Evaluate how easy it is for users to switch from an incumbent to your app:

  • Low switching cost: Utility apps, content consumption, standalone tools (easy to gain users)
  • Medium switching cost: Apps with user-generated data that can be exported (need a migration path)
  • High switching cost: Apps with years of personal data, integrated into daily workflows, or linked to subscriptions and accounts (very hard to win users even if your product is better)

Target categories where switching costs are low to medium. High switching costs can make an underserved category feel underserved forever because users are trapped in inferior solutions.

Step 8: Score and Prioritize Opportunities

You should now have a list of candidate categories with data on saturation, keyword gaps, user complaints, volatility, monetization, external demand, and competitive barriers. The final step is to score each opportunity and pick the one that offers the best risk-adjusted return.

Scoring Framework

Rate each category on a 1-5 scale across these dimensions:

DimensionWeightWhat 5 means
Demand strength25%High search volume, growing trends, active communities
Competitive gap25%Top results are low-rated, outdated, or irrelevant
Monetization potential20%Users pay premium prices, distributed revenue
Technical feasibility15%Your team can build a competitive product in 3-6 months
Strategic alignment15%Fits your team’s expertise, existing audience, or portfolio

Calculate a weighted score for each category:

Score = (Demand x 0.25) + (Gap x 0.25) + (Monetization x 0.20)
      + (Feasibility x 0.15) + (Alignment x 0.15)

Ranking and Selection

Sort categories by weighted score. For your top 3 candidates:

  1. Build a quick competitive analysis. Who are the top 5 current apps? What would your differentiation be?
  2. Estimate time to market. How long to ship a competitive MVP?
  3. Model the economics. What conversion rate and pricing do you need to break even?
  4. Validate with real users. Talk to 10-20 people who match the target audience. Would they use the app you’re describing?

The category with the highest score, validated by real user conversations, and achievable within your resource constraints is your target.

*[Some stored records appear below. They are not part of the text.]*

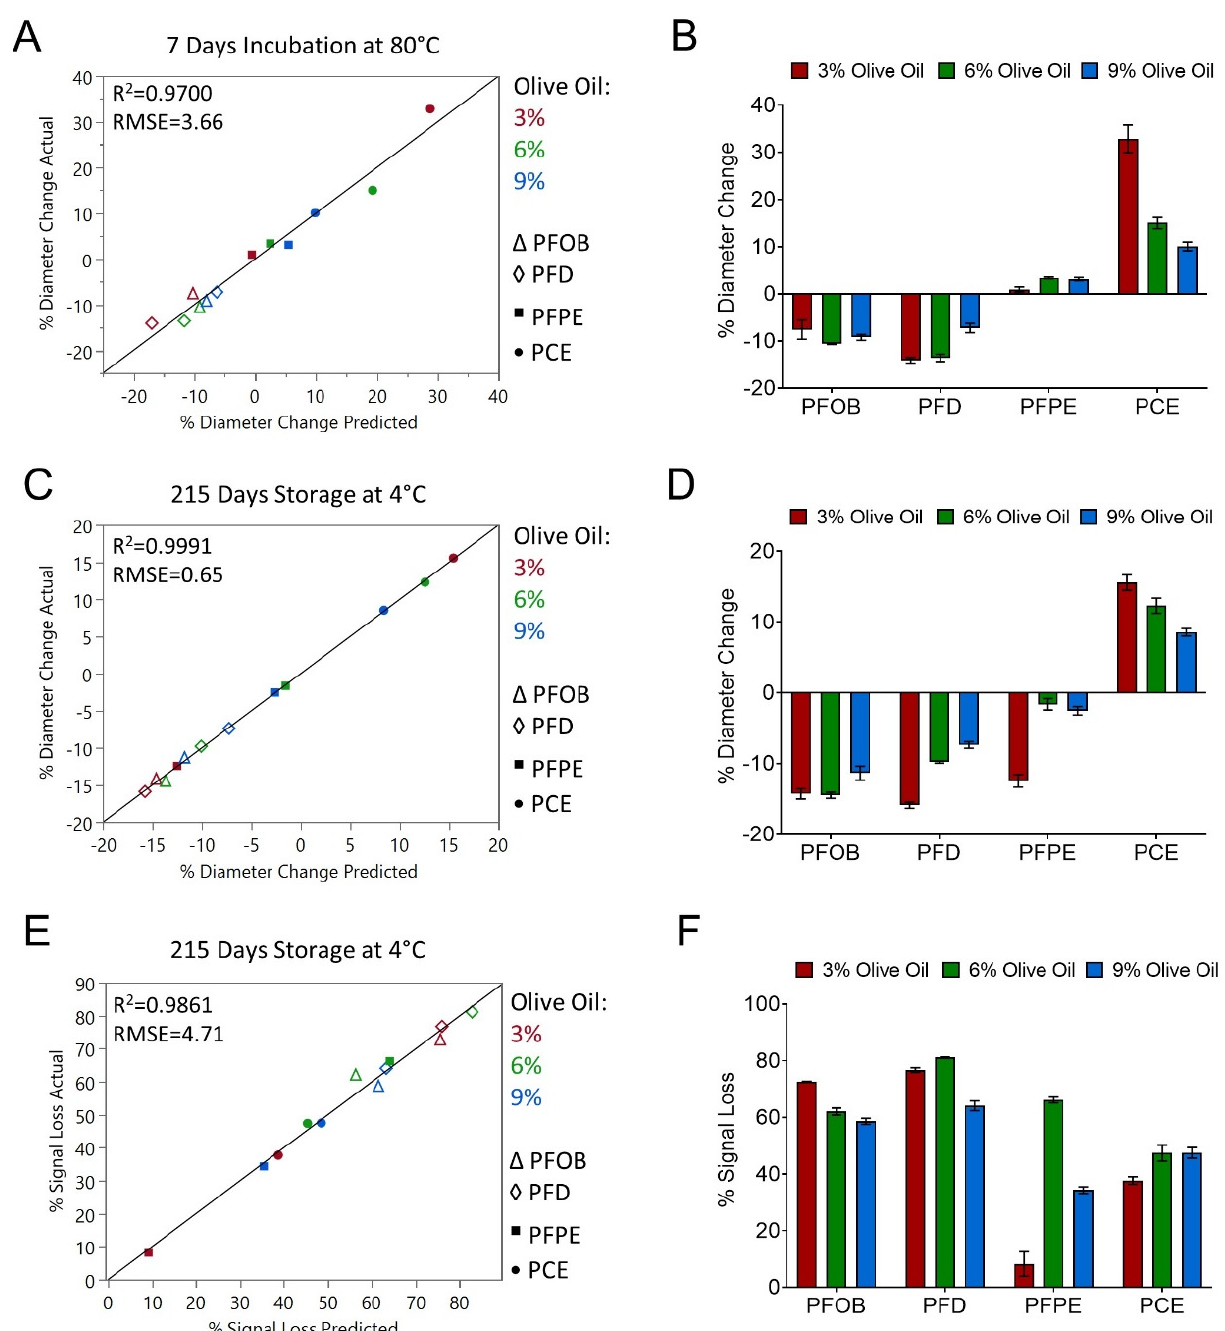
Figure 4. MLR models were developed to predict ( A , B ) nanoemulsion percent diameter change after 7 days incubation at 80 °C, ( C , D ) nanoemulsion percent diameter change after 215 days storage at 4 °C, and ( E , F ) nanoemulsion percent fluorescence signal loss after 215 days storage at 4 °C.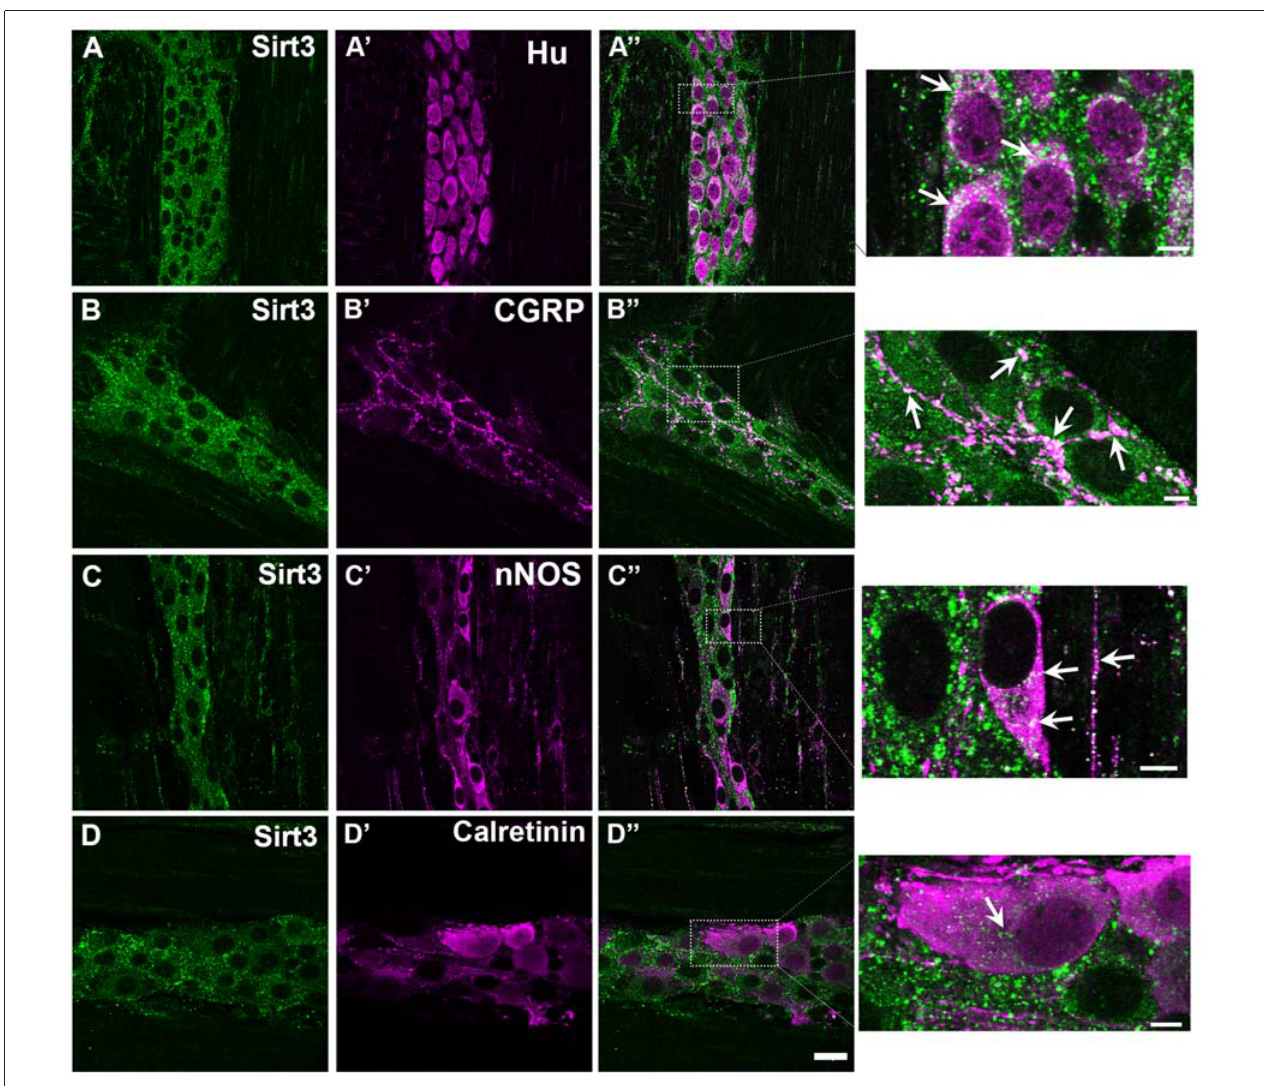
FIGURE 2 | Myenteric neurons in the mouse colon express Sirt3 . Panels show confocal fluorescence microscopy images of dual-label immunohistochemistry for Sirt3 (green, A–D ) and either the neuronal marker HuC/D (magenta, A’ ), calcitonin gene-related peptide (CGRP; magenta, B’ ), nNOS (magenta, C’ ) or calretinin (magenta, D’ ). Overlays of each combination are shown in (A”–D”) . The areas demarcated by the dashed boxes in the overlay images are shown as enlarged images in the panels at far right. Arrows in these images highlight several regions of co-localization. The scale bar in D” = 20 µ m and applies to (A–D”) . All scale bars in the enlarged images at right = 5 µ m. Labeling is representative of experiments performed on tissue from a minimum of three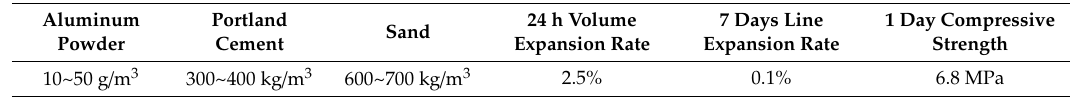
Table 1. Properties of CAM-I dry materials.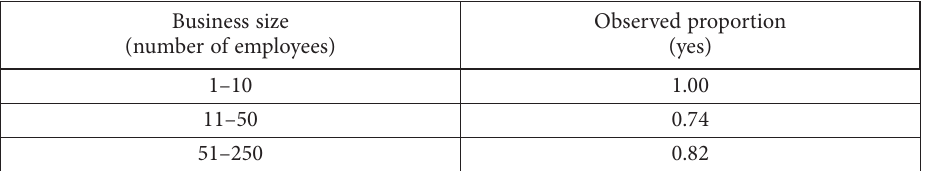
Table 2. Pivot table: alternative hypothesis (H1) from the perspective of business size (source: created by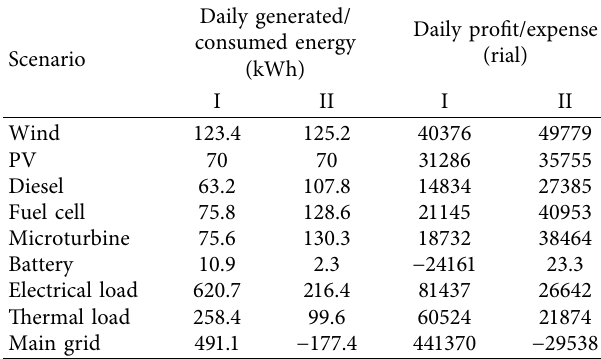
Table 3: Te average results of EMS based on [21] over 800days. Daily Scenario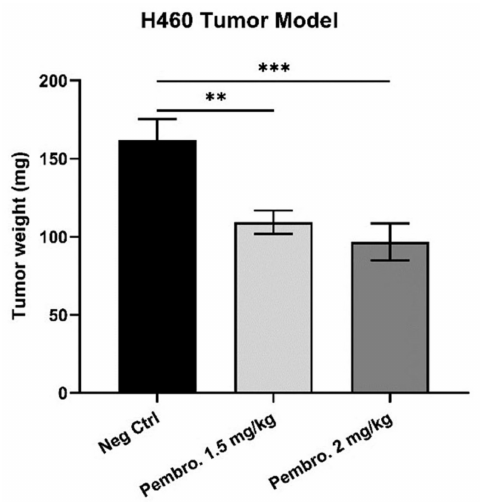
Figure 6. Tumor weights (mean values ± SEM) of in ovo xenografted H460 tumors after treatments with pembrolizumab. Pembro. 1.5 mg/kg vs. Neg Ctrl, p = 0.0065 (**); Pembro. 2.0 mg/kg vs. Neg Ctrl, p = 0.0007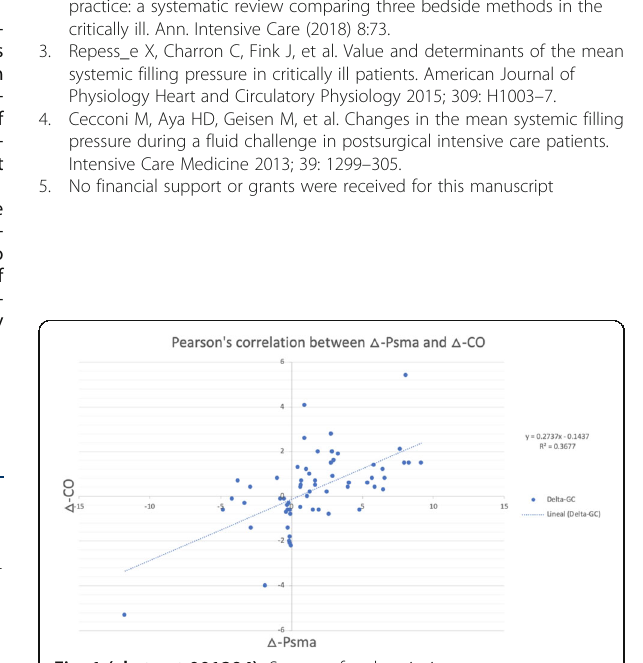
Fig. 1 (abstract 001294). See text for description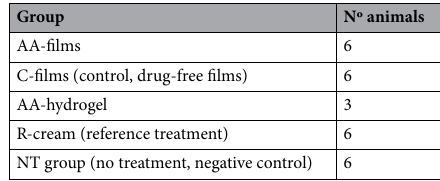
Table 2. Assignment of experimental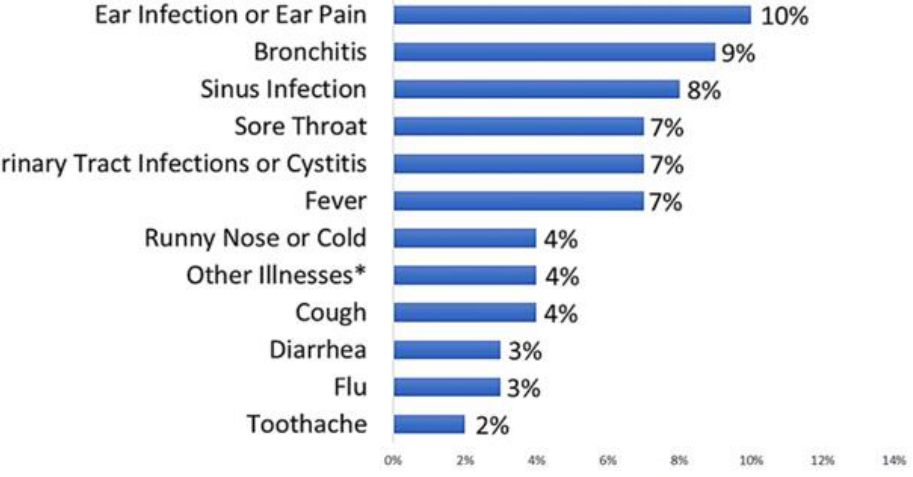
Figure 2. Prevalence of intended use per predefined symptom/illness. Percentages represent partic- ipants who reported intention to use non-prescription antibiotics for a given symptom/illness.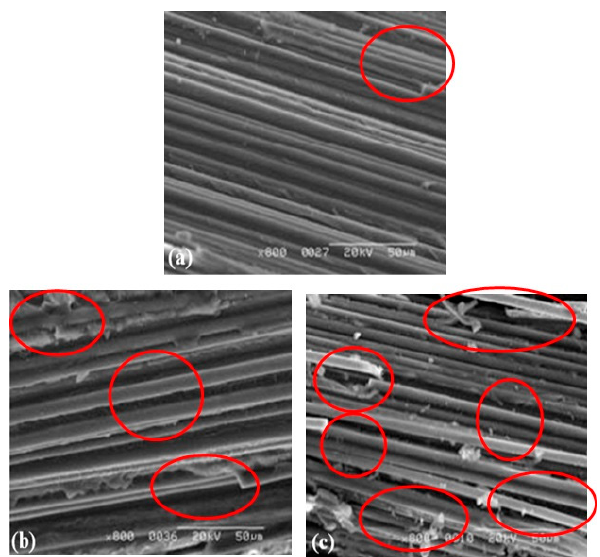
Figure 10. Observation of SEM micrographs of microstructural evolution in specimen ( a ) without thermal fatigue; ( b ) 1000 cycles thermal fatigue and ( c ) 2000 cycles thermal fatigue.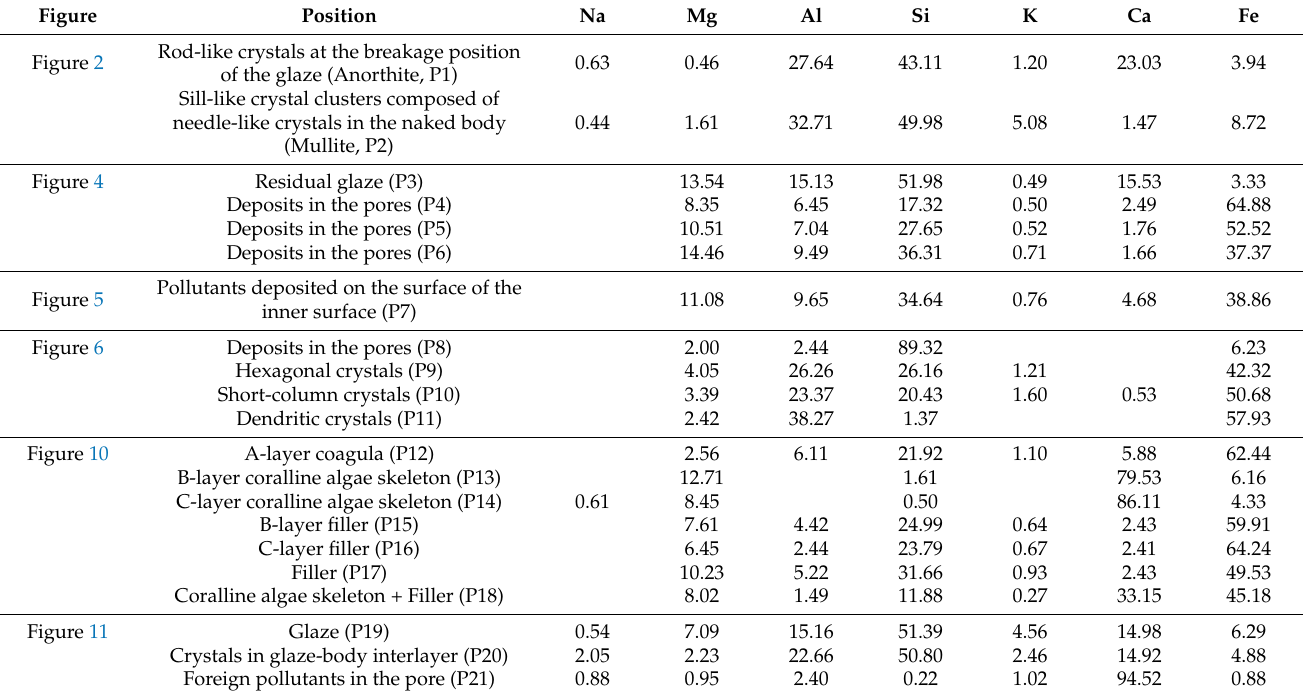
Table 2. EDS analysis results of samples DL-1~3 (wt%).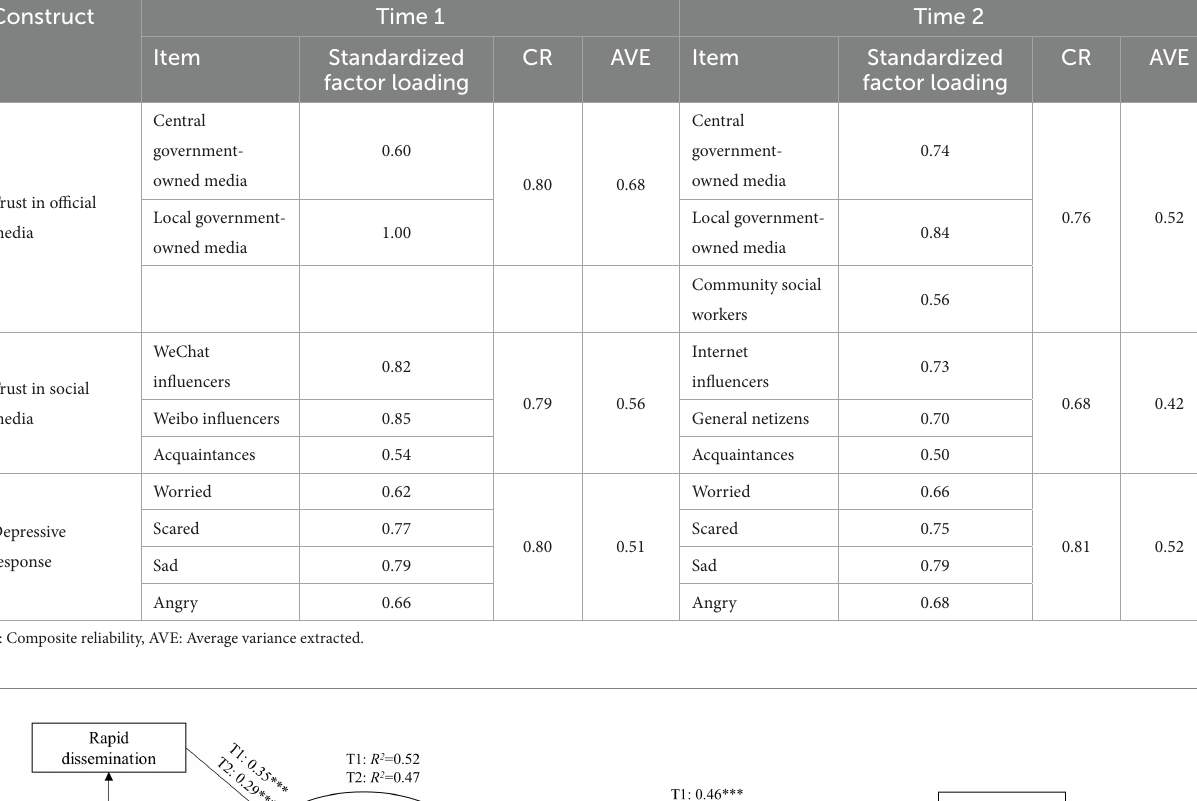
TABLE 4 The standardized factor loadings, composite reliability (CR), and average variance extracted (AVE) of each construct in measurement model at Time 1 and Time 2. Construct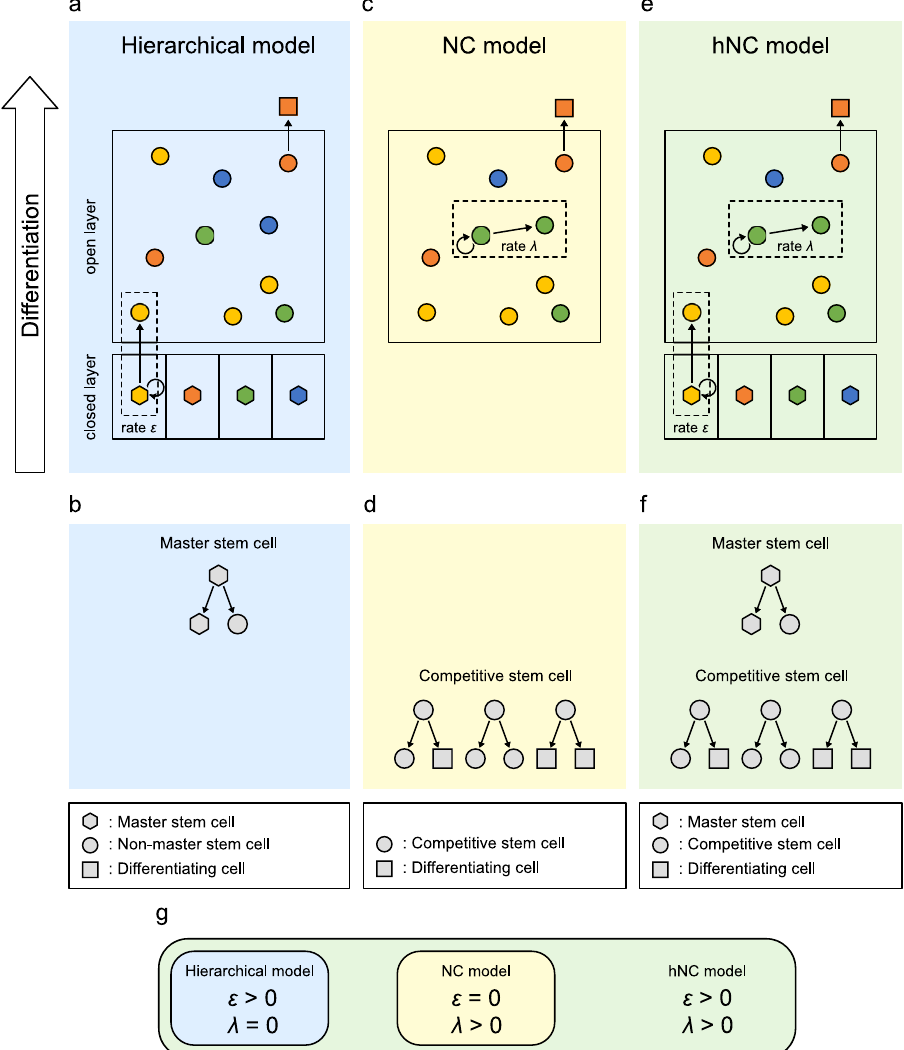
Fig. 1 Three distinct biological models for stem cell homeostasis. a Hierarchical model. Loss of stem cells is compensated for by asymmetric division of master stem cells (hexagon) in the closed layer. In the open layer, non-master stem cells (circles) do not compete with each other and are directed to differentiation. Each color indicates each clone derived from the common master stem cell. b Diagram of patterns of stem cell divisions in the hierarchical model. c NC model. Loss of stem cells is compensated for by proliferation of competitive stem cells (circles) in the open layer. Each color indicates each clone derived from the common competitive stem cell. d Diagram of patterns of stem cell divisions in the NC model. e Hierarchical neutral competition (hNC) model. Loss of stem cells is compensated for by the asymmetric division of master stem cells (hexagon) in the closed layer and proliferation of competitive stem cells (circles) in the open layer. Each color indicates each clone derived from the common master stem cell. f Diagram of patterns of stem cell divisions in the hNC model. g Relationships between the three models. The mathematical model seamlessly represents all three biological models based on two parameters, ε and λ , which represent the proliferation rates of master stem cells and competitive stem cells,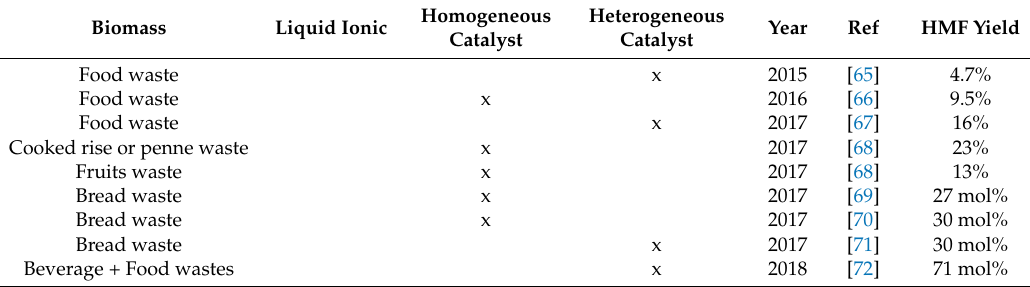
Table 3. HMF production from food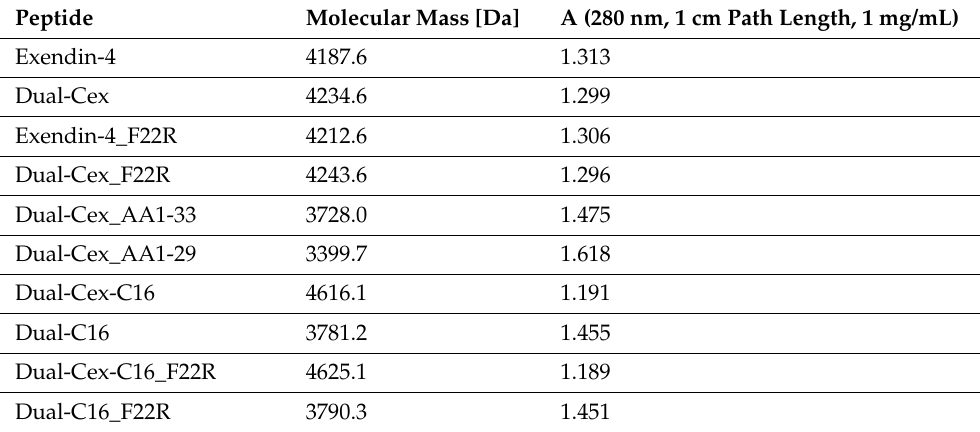
Table 1. Specific absorbance and molecular mass of the peptides calculated with the ProtParam tool [19] from their amino acid sequences including the alkyl chain if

When to Niche Down vs Go Broad

Your scoring may reveal a tension between large, moderately underserved categories and small, deeply underserved niches. The right choice depends on your stage and strategy:

Niche positioning works best when:

  • You are a solo developer or small team
  • The niche has passionate users willing to pay premium prices
  • You can dominate the niche’s keywords and become the default choice
  • The niche can serve as a beachhead to expand into adjacent categories later

Broad positioning works best when:

  • You have the resources to compete on multiple fronts
  • The category lacks any strong player (rare but very valuable)
  • Network effects or data advantages reward scale
  • Your monetization model benefits from large user volumes (ad-supported, marketplace)

For most independent developers and small teams, niche positioning is the higher-probability path. It is easier to rank first for 20 specific keywords than to rank in the top 10 for 5 broad keywords. And a niche audience that loves your app will drive word-of-mouth growth, positive reviews, and organic rankings that compound over time.

Revisiting the Analysis

Category dynamics change. Run this analysis quarterly:

  • New apps enter previously underserved categories
  • Incumbent apps get acquired, abandoned, or redesigned
  • User demand shifts due to cultural, regulatory, or technology changes
  • Keyword volumes fluctuate seasonally

Keep your category intelligence current and be ready to pivot your positioning if the landscape shifts. The developers who treat category selection as an ongoing strategic decision rather than a one-time choice are the ones who consistently find growth.